JOB:
From the records below, copy out word for word the lines starting at the one that contains "genus: Erigeron" and ending at the one that contains "common name: American elm", including both of those lines.

DATASET EXCERPTS:
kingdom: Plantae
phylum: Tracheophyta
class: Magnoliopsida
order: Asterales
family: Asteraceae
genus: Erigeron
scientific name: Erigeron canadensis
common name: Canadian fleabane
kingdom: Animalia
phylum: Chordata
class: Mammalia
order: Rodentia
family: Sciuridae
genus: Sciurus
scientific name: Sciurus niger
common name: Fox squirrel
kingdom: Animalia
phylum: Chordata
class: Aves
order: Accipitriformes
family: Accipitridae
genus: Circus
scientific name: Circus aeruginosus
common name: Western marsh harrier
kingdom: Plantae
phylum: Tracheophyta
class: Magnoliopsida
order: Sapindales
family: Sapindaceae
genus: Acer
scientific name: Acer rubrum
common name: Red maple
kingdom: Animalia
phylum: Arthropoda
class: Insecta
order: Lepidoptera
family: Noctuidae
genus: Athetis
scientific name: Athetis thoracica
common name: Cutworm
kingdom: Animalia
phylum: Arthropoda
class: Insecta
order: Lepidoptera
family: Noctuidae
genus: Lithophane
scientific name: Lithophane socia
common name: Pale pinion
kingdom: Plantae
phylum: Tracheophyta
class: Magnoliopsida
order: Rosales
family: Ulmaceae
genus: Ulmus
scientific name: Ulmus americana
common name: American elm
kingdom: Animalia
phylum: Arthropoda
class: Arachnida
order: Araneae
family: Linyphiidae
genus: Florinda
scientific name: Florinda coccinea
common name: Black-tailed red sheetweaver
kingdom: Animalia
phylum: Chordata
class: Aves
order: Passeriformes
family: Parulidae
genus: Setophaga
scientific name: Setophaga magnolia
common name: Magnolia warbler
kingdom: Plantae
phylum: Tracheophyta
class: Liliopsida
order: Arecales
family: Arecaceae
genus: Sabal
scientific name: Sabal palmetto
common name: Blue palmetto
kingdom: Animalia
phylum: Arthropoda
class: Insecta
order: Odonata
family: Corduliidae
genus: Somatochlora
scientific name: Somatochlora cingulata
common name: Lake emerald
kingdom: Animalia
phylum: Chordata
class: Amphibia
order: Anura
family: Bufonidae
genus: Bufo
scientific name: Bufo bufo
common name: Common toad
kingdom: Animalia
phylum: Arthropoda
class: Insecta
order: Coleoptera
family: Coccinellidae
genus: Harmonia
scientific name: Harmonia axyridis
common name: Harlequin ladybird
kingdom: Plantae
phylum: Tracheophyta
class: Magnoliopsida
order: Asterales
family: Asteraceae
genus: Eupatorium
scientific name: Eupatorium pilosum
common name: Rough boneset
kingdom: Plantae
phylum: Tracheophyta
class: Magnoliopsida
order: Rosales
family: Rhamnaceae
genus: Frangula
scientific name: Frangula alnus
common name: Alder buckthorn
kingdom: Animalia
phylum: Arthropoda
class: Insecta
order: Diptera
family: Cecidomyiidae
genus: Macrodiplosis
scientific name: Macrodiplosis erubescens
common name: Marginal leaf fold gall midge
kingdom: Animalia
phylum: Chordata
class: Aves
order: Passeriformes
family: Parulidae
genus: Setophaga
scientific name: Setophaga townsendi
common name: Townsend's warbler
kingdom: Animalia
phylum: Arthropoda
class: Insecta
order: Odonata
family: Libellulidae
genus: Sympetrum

RESULT OF THE TASK:
genus: Erigeron
scientific name: Erigeron canadensis
common name: Canadian fleabane
kingdom: Animalia
phylum: Chordata
class: Mammalia
order: Rodentia
family: Sciuridae
genus: Sciurus
scientific name: Sciurus niger
common name: Fox squirrel
kingdom: Animalia
phylum: Chordata
class: Aves
order: Accipitriformes
family: Accipitridae
genus: Circus
scientific name: Circus aeruginosus
common name: Western marsh harrier
kingdom: Plantae
phylum: Tracheophyta
class: Magnoliopsida
order: Sapindales
family: Sapindaceae
genus: Acer
scientific name: Acer rubrum
common name: Red maple
kingdom: Animalia
phylum: Arthropoda
class: Insecta
order: Lepidoptera
family: Noctuidae
genus: Athetis
scientific name: Athetis thoracica
common name: Cutworm
kingdom: Animalia
phylum: Arthropoda
class: Insecta
order: Lepidoptera
family: Noctuidae
genus: Lithophane
scientific name: Lithophane socia
common name: Pale pinion
kingdom: Plantae
phylum: Tracheophyta
class: Magnoliopsida
order: Rosales
family: Ulmaceae
genus: Ulmus
scientific name: Ulmus americana
common name: American elm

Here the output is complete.